• [Job]: Set down exactly the lines in the records below that run from the line with "- Web Developer" to the line with "## About Me", inclusive, and nothing more.

━━━ Input material

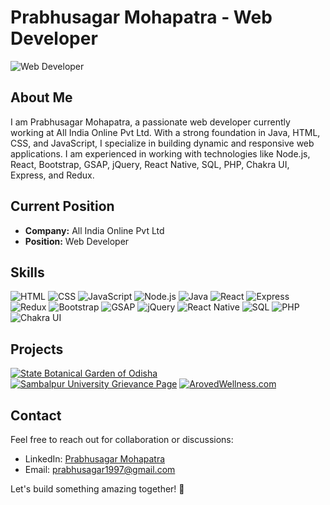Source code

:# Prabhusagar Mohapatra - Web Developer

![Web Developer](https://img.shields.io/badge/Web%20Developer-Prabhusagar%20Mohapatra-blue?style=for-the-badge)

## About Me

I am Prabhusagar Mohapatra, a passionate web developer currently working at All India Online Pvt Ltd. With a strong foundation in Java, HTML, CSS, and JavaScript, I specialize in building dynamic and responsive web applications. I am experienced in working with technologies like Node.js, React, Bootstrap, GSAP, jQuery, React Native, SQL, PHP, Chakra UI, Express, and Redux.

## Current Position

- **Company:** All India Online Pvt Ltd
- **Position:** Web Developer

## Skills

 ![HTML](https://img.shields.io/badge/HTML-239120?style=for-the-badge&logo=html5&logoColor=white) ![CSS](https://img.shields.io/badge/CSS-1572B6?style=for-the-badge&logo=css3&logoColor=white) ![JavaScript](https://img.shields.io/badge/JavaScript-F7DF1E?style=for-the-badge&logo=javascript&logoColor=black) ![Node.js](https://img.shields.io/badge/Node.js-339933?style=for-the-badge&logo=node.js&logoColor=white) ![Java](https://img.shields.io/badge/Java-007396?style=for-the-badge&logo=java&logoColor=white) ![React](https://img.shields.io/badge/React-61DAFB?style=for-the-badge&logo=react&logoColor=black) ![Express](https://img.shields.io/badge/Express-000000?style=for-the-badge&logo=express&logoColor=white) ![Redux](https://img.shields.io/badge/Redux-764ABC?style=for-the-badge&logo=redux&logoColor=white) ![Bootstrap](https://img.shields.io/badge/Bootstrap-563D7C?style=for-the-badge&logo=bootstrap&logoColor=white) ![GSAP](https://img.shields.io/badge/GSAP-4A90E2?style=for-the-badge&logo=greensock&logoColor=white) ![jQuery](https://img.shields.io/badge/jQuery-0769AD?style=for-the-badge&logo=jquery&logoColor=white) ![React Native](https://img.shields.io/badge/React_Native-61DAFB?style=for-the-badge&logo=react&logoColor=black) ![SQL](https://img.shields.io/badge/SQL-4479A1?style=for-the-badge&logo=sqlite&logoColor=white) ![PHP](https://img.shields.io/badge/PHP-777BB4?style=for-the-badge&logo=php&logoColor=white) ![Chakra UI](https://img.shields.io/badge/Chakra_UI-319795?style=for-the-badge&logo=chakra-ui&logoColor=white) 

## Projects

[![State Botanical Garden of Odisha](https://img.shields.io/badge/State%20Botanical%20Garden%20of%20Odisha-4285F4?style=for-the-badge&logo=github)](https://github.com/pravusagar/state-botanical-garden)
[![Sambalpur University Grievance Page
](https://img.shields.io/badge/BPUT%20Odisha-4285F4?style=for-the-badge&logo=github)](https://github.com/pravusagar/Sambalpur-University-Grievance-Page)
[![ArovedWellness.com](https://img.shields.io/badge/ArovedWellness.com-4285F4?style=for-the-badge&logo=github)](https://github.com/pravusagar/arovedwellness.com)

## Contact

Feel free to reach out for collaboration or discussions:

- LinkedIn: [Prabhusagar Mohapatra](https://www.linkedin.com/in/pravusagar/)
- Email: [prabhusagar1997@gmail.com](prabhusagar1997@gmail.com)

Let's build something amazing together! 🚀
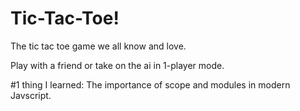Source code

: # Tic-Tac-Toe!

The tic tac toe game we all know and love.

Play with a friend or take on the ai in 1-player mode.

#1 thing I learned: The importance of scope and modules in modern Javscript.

━━━━━━
━━━ Input material

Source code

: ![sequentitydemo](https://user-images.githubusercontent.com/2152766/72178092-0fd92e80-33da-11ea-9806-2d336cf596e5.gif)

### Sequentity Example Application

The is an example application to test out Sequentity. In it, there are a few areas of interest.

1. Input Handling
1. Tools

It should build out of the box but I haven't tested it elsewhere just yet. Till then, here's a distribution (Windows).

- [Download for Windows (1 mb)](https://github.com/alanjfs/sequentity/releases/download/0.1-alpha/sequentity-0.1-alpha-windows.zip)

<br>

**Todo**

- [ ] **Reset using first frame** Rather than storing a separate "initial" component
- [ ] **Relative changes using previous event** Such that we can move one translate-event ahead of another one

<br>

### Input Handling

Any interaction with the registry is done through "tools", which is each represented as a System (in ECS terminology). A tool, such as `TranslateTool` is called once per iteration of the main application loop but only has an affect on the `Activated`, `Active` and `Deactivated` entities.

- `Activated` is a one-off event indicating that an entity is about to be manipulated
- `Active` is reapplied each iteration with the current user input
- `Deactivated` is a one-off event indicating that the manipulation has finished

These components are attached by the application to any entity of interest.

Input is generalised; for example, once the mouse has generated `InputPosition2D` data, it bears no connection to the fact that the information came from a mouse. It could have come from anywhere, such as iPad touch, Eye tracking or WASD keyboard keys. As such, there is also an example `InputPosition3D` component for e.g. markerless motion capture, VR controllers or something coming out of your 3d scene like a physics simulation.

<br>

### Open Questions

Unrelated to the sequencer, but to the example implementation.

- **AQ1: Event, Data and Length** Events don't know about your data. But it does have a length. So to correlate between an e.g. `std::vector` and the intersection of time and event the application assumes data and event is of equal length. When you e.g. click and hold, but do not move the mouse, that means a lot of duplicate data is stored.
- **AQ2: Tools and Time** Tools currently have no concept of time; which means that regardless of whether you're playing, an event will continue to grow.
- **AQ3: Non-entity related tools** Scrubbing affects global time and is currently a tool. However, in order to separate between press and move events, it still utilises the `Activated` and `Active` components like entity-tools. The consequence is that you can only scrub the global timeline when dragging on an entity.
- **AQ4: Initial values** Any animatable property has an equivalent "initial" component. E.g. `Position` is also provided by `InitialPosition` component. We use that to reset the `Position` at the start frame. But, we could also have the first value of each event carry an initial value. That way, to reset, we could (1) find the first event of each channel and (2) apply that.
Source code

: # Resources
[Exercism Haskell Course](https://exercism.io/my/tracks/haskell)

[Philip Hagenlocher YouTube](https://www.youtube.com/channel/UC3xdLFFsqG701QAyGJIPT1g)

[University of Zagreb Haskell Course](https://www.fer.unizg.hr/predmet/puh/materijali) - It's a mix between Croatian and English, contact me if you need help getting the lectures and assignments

━━━━━━

• [Your response]:
:# Prabhusagar Mohapatra - Web Developer

![Web Developer](https://img.shields.io/badge/Web%20Developer-Prabhusagar%20Mohapatra-blue?style=for-the-badge)

## About Me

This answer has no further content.